兄は小学生のころ、神社で弱っていたヒヨドリを家で養生したり、屋根から落ちた雀のヒナを元気になるまで世話したりよくしていた。

5歳くらいのころか、ある日家に祖父がやってきた。
器用な人だったので家の小さな修理をしに来ていたのだと思う。

ちなみに祖父は彦根の人で、代々お城に仕えた家らしく、男子の名前は皆〇〇太郎とつけられていた。祖父は松太郎、祖父の兄弟は、久太郎(きゅうたろう)、喜太郎(きたろう)、と昭和の人気漫画をずいぶん前から予測していたかのような名前である。

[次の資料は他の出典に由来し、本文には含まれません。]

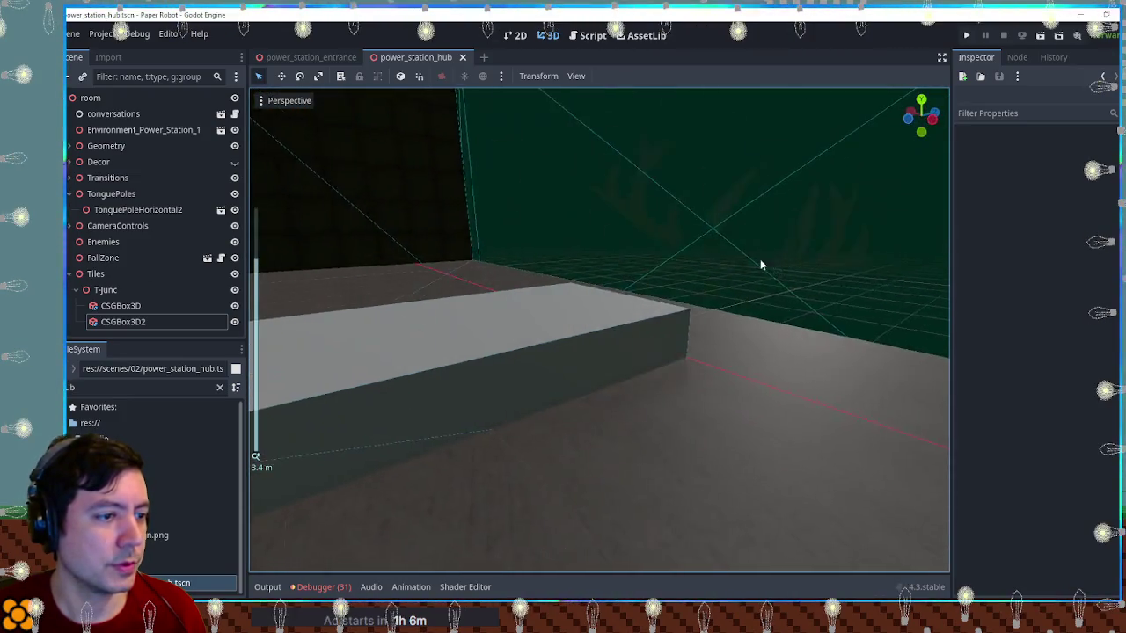
mouse_move(762, 265)
left_mouse_down()
mouse_move(467, 267)
mouse_move(588, 338)
mouse_move(581, 437)
mouse_move(605, 370)
mouse_move(575, 334)
left_mouse_up()
scroll(468, 266, "down", 4)
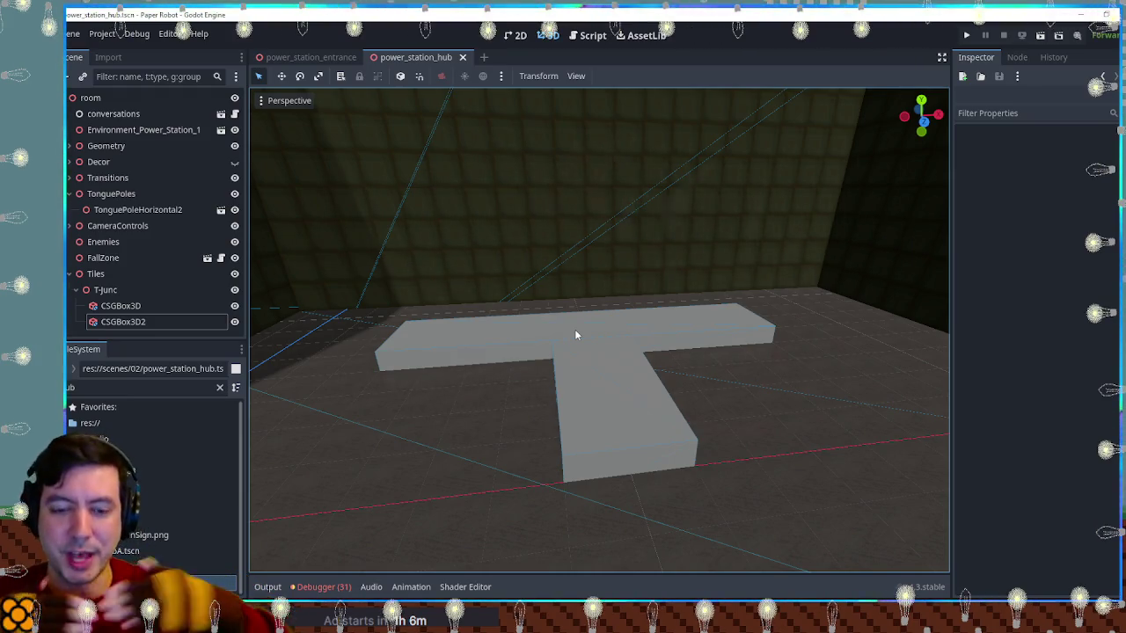
scroll(576, 334, "up", 3)
left_click(571, 369)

母が不在の時があり、祖父松太郎、兄、私でこたつテーブルに座り、みんなでなんでもない話をして留守番をしていた。

突然兄が神妙な顔をして、小さな声だが強く言った。

「静かにして!鳥の声がするよ。」

松太郎も私もすぐに息をひそめ、三人で耳をすました。

すると、ちいさな「ぴぃぃ。」という声がする。

確かに音は聞こえる。何度も。一定のリズムで。
どこにいるのだろう、なんの鳥かしらとワクワクする私。

しばらくして賢い兄は気がついた。

それは祖父の鼻からもれる空気の音だった。

三人で大爆笑した。

顔を見合わせて真剣に聞いた鼻ぴぃ。
子供のころの思い出。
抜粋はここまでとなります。